Patient Accounting Denials Specialist

US-NM-Albuquerque

Careers (External)

Req #: 46242
Type: Full Time

Presbyterian Healthcare Services

				Overview:

Now hiring a Patient Accounting Denials Specialist

Responsible for root cause analysis and next step resolution of denials. Performs a variety of duties, including A/R follow-up, appeals, customer service, processing of correspondence, and daily reconciliation of activities.

How you belong matters here.

We value our employees' differences and find strength in the diversity of our team and community.

At Presbyterian, it's not just what we do that matters. It's how we do it - and it starts with our incredible team. From Information Technology to Food Services and beyond, our non-clinical employees make a meaningful impact on the healthcare provided to our patients and members.

Why Join Us

* Full Time - Exempt: No
* Job is based Rev Hugh Cooper Admin Center
* Work hours: Days
* Benefits: We offer a wide range of benefits including medical, wellness program, vision, dental, paid time off, retirement and more for FT employees.
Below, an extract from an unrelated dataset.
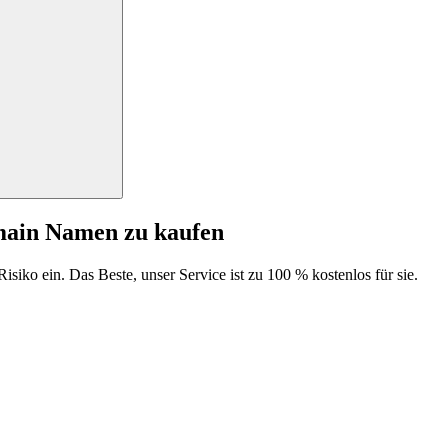
main Namen zu kaufen
isiko ein. Das Beste, unser Service ist zu 100 % kostenlos für sie.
Ideal Candidate: High school degree or GED, Two years experience in insurance follow-up, billing, and collections

Responsibilities:

* Performs denial follow-up activities for assigned payors utilizing work queues.
* Submits corrected claims, reconsiderations and/or appeals to overturn denials.
* Responsible for providing any information (medical records, itemized statements, etc.) requested by insurance companies to process claims and overturn denials.
* Must follow process/procedures to ensure timely follow up on outstanding denials.
* Document accounts in accordance with established PHS policies/procedures.
* Knowledgeable in various computer systems (i.e. Electronic Health Record, claims clearinghouse, FISS/DDE, Payer portals, Microsoft Office Suite.)
* Must utilize communication skills to be an effective team member.
* Must actively participate in team meetings and take a proactive approach to communicate work related ideas and concerns.
* Must develop and maintain professional work relationships with team members, PHS departments and outside agencies.
* Maintains strictest confidentiality, adheres to all HIPAA and CMS compliance rules and regulations.
* Perform other duties as assigned by the Denial Supervisor and/or Manager.

Qualifications:

* High school degree or GED required, short-term training on insurance collections and claims processing.
* Minimum two years experience in insurance follow-up, billing, and collections.
* Demonstrated ability to communicate effectively via telephone and in writing and be computer literate.
* Must be passionate about being part of an organization focused on continuously improving patient experiences and the health of our community.
* Experience with Microsoft Office Suite products preferred. Excellent organizational, problem-solving, verbal, and written communication skills, along with, attention to detail and the ability to interact effectively with other functional areas and management teams are required.
* Must have a strong work ethic and demonstrated ability to work effectively in a team environment.
* Must be able to prioritize and manage a high-volume workload and be able to work in a fast-paced environment and contend with continually changing payer regulations and requirements.